[Entries from a dataset]
● ● ● ● ● ● ●

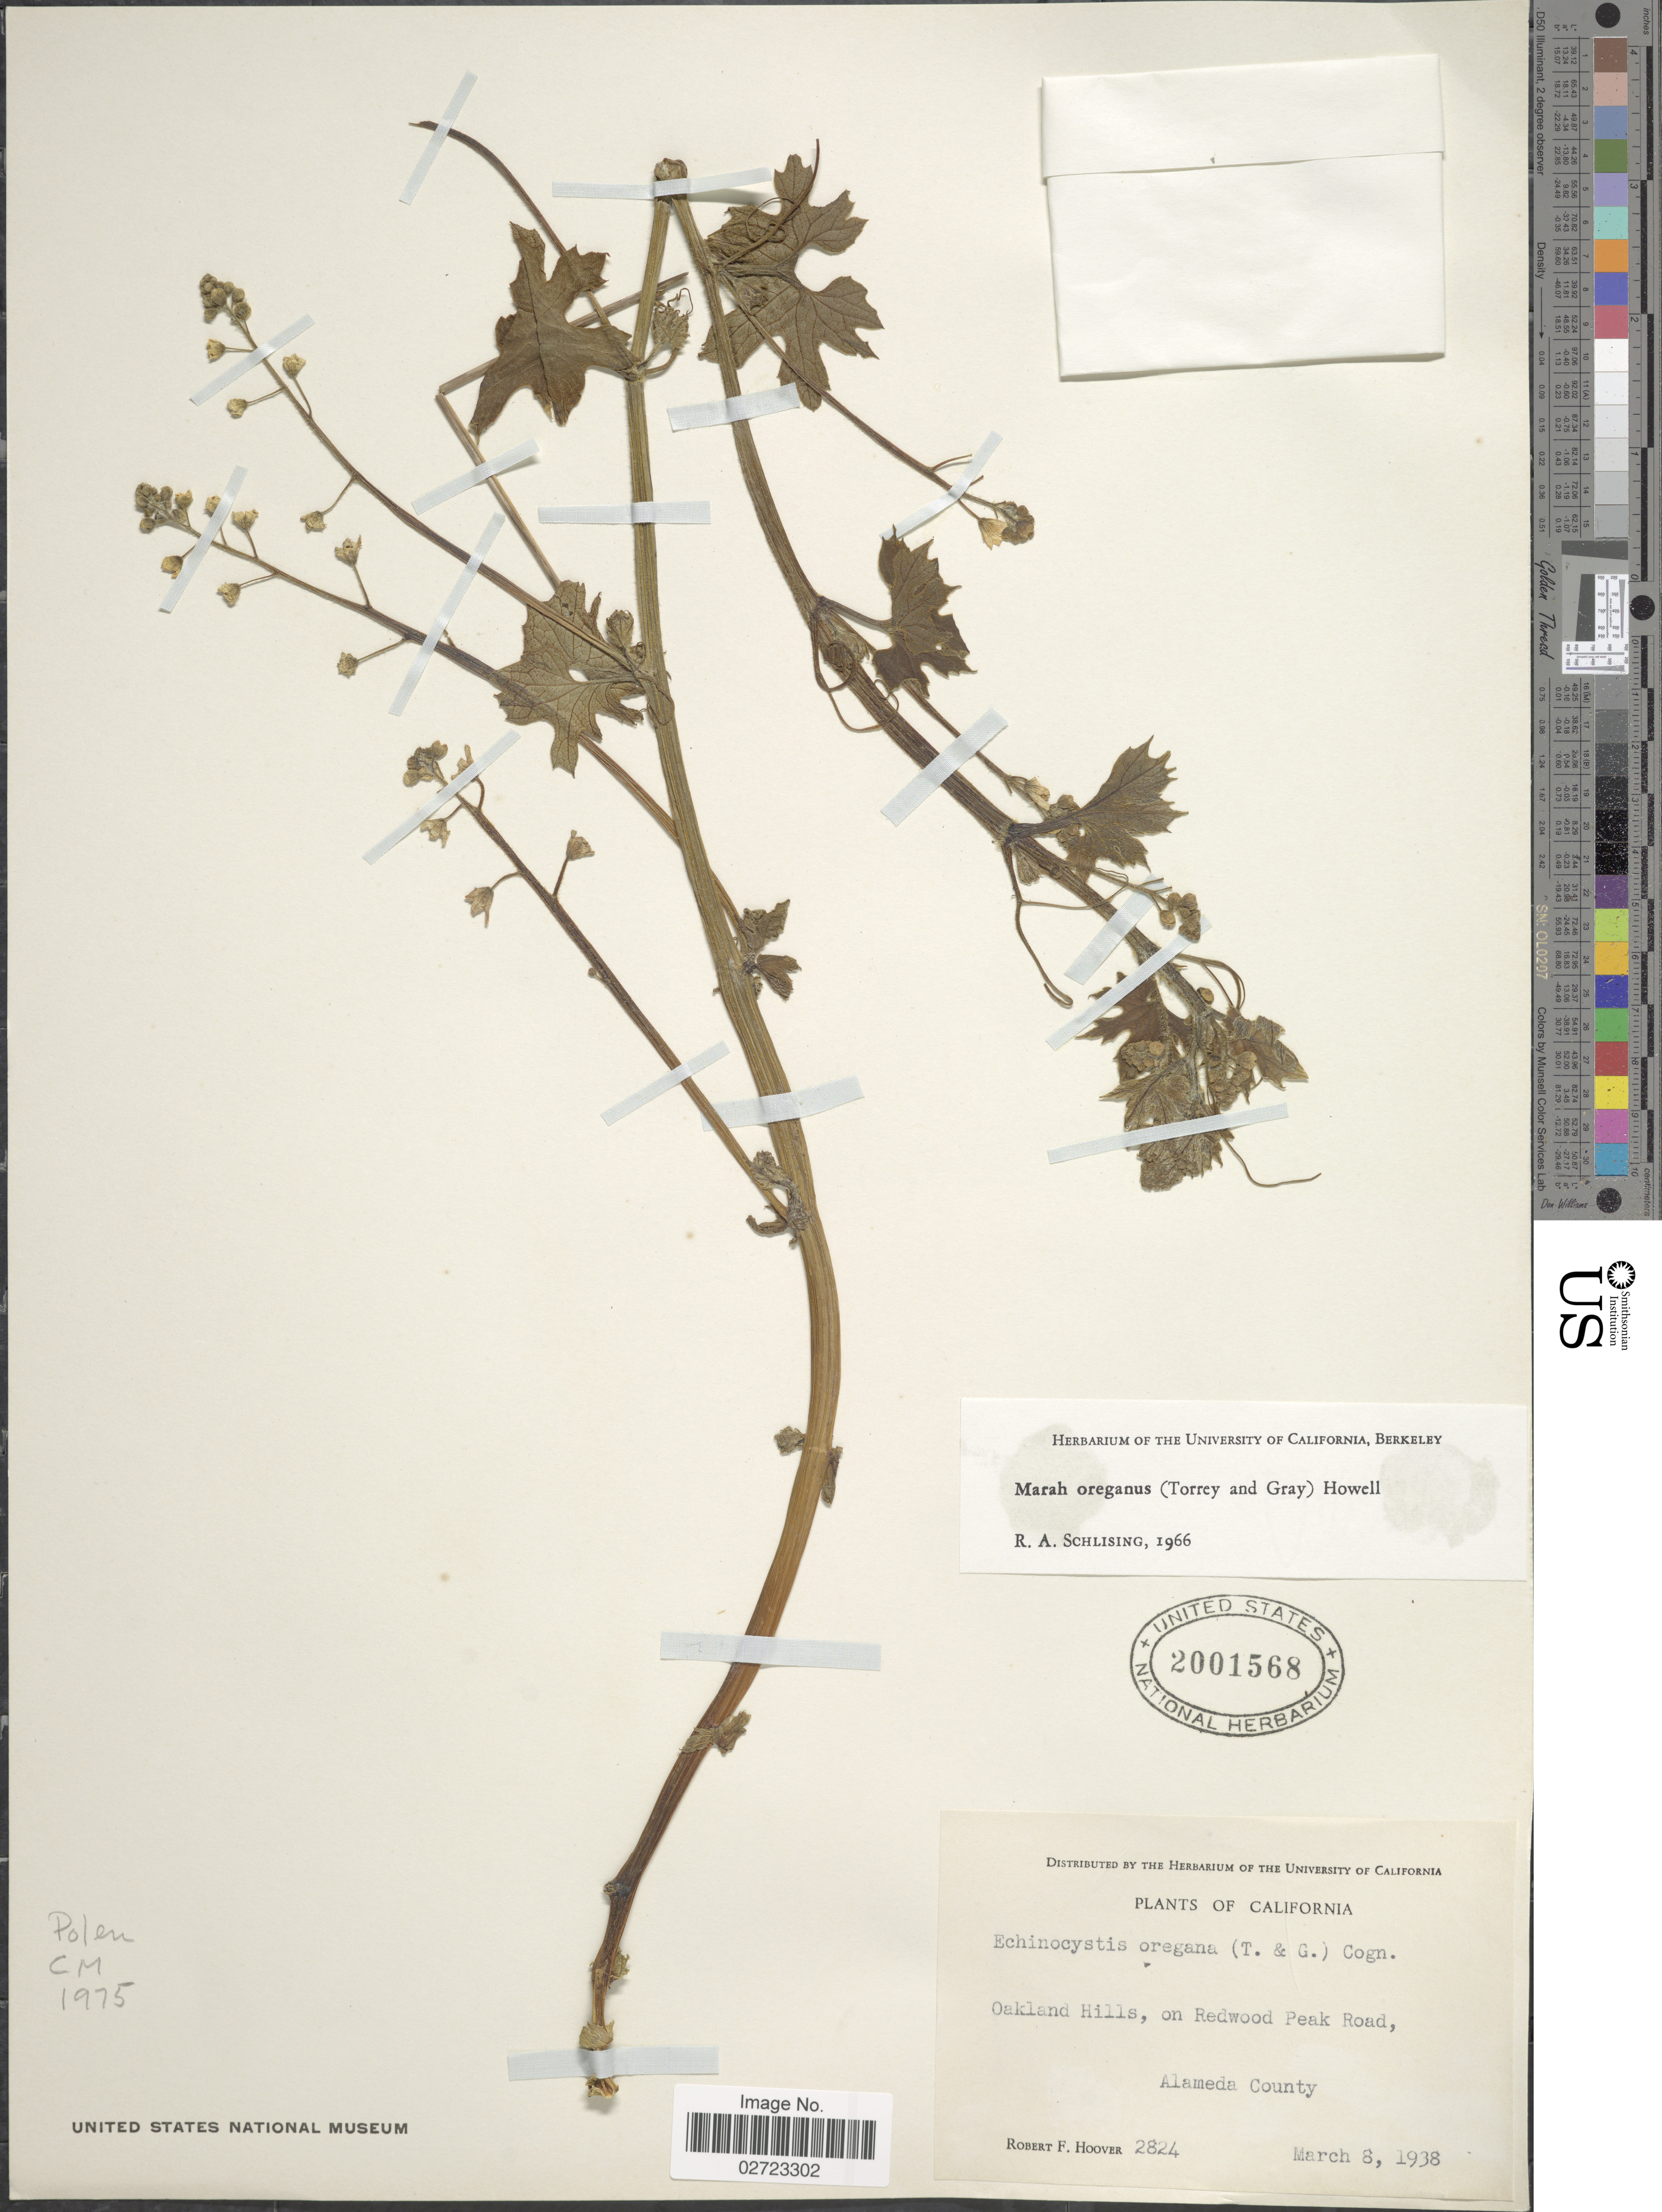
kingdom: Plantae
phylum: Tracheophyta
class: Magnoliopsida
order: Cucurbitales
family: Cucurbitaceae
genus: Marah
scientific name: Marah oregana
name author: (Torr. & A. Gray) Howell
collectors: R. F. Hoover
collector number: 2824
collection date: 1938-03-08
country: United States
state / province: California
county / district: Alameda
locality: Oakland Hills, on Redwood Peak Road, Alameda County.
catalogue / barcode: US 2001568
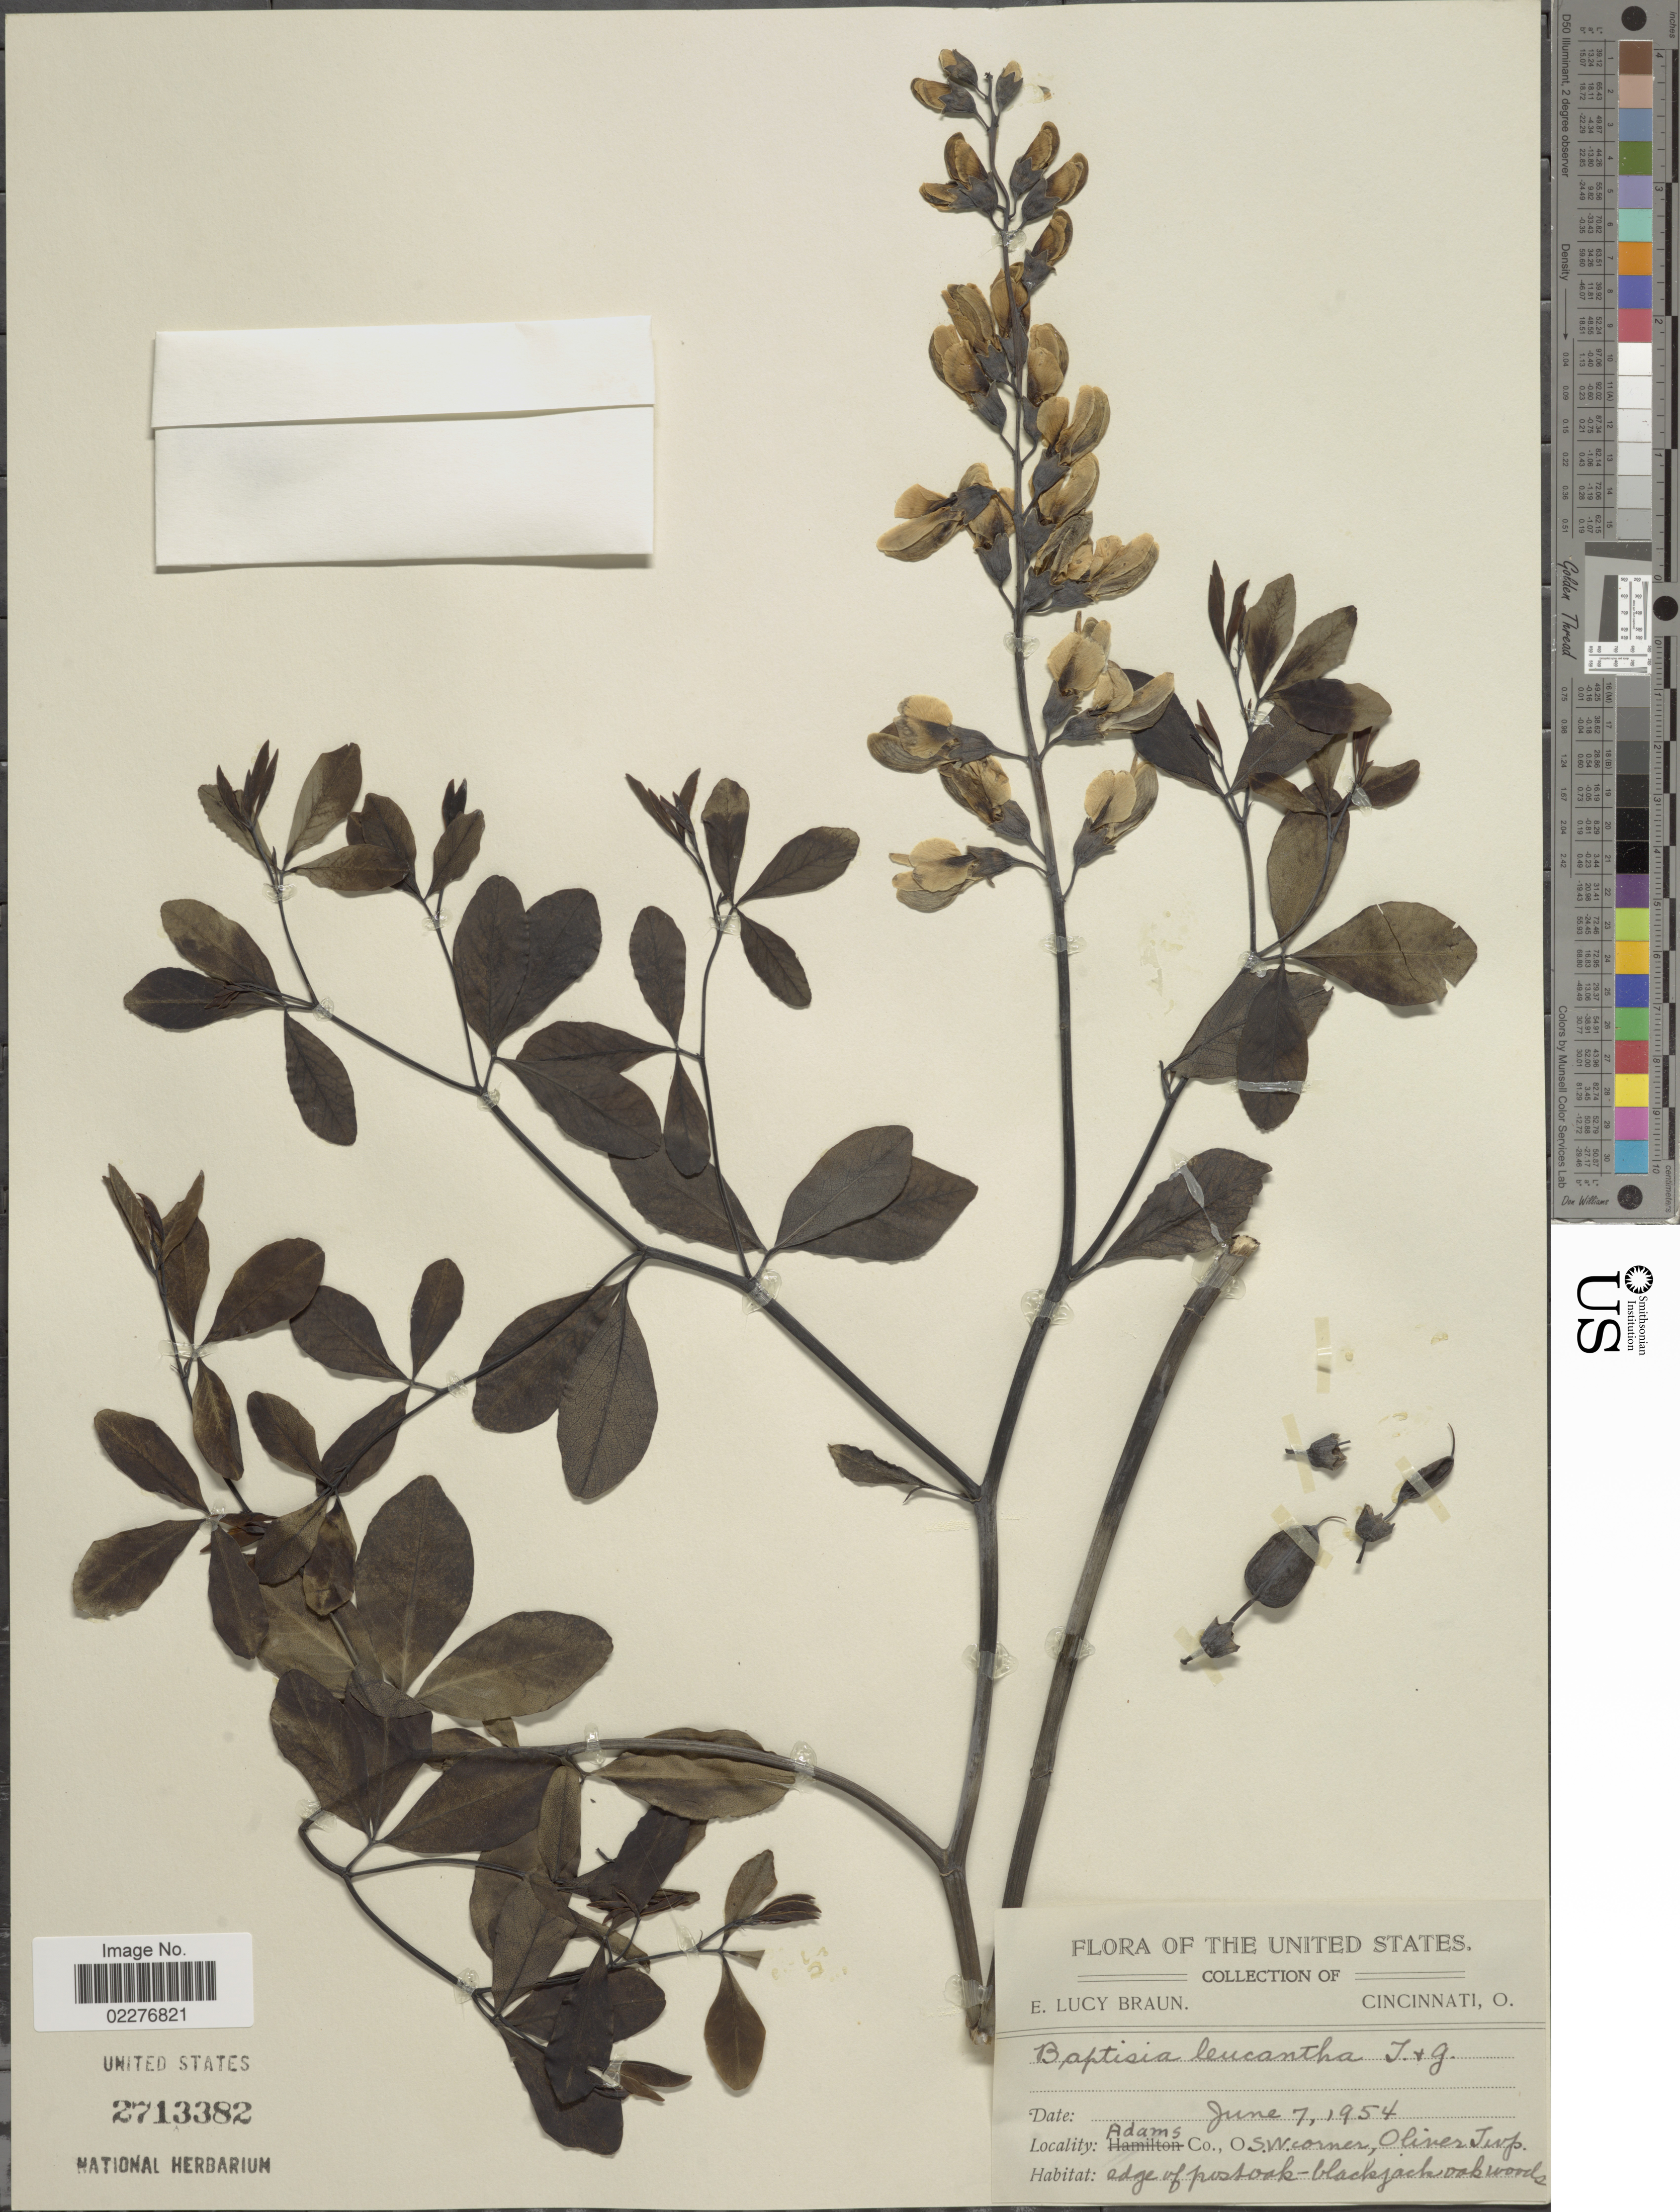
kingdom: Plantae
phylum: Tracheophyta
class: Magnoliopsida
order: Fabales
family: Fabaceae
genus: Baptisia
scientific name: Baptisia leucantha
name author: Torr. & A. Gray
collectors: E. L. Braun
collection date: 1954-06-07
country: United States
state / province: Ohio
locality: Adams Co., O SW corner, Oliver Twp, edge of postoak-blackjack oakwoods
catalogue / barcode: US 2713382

● ● ● ● ● ● ●

**Written instruction**
Lay out all of the lines above as a two-column CSV headed "field" and "value," one row per line, with each entry in its own quoted field and any line breaks replaced by spaces. Leave out the pictures.

**Correct answer**
field,value
"kingdom:","Plantae"
"phylum:","Tracheophyta"
"class:","Magnoliopsida"
"order:","Cucurbitales"
"family:","Cucurbitaceae"
"genus:","Marah"
"scientific name:","Marah oregana"
"name author:","(Torr. & A. Gray) Howell"
"collectors:","R. F. Hoover"
"collector number:","2824"
"collection date:","1938-03-08"
"country:","United States"
"state / province:","California"
"county / district:","Alameda"
"locality:","Oakland Hills, on Redwood Peak Road, Alameda County."
"catalogue / barcode:","US 2001568"
"kingdom:","Plantae"
"phylum:","Tracheophyta"
"class:","Magnoliopsida"
"order:","Fabales"
"family:","Fabaceae"
"genus:","Baptisia"
"scientific name:","Baptisia leucantha"
"name author:","Torr. & A. Gray"
"collectors:","E. L. Braun"
"collection date:","1954-06-07"
"country:","United States"
"state / province:","Ohio"
"locality:","Adams Co., O SW corner, Oliver Twp, edge of postoak-blackjack oakwoods"
"catalogue / barcode:","US 2713382"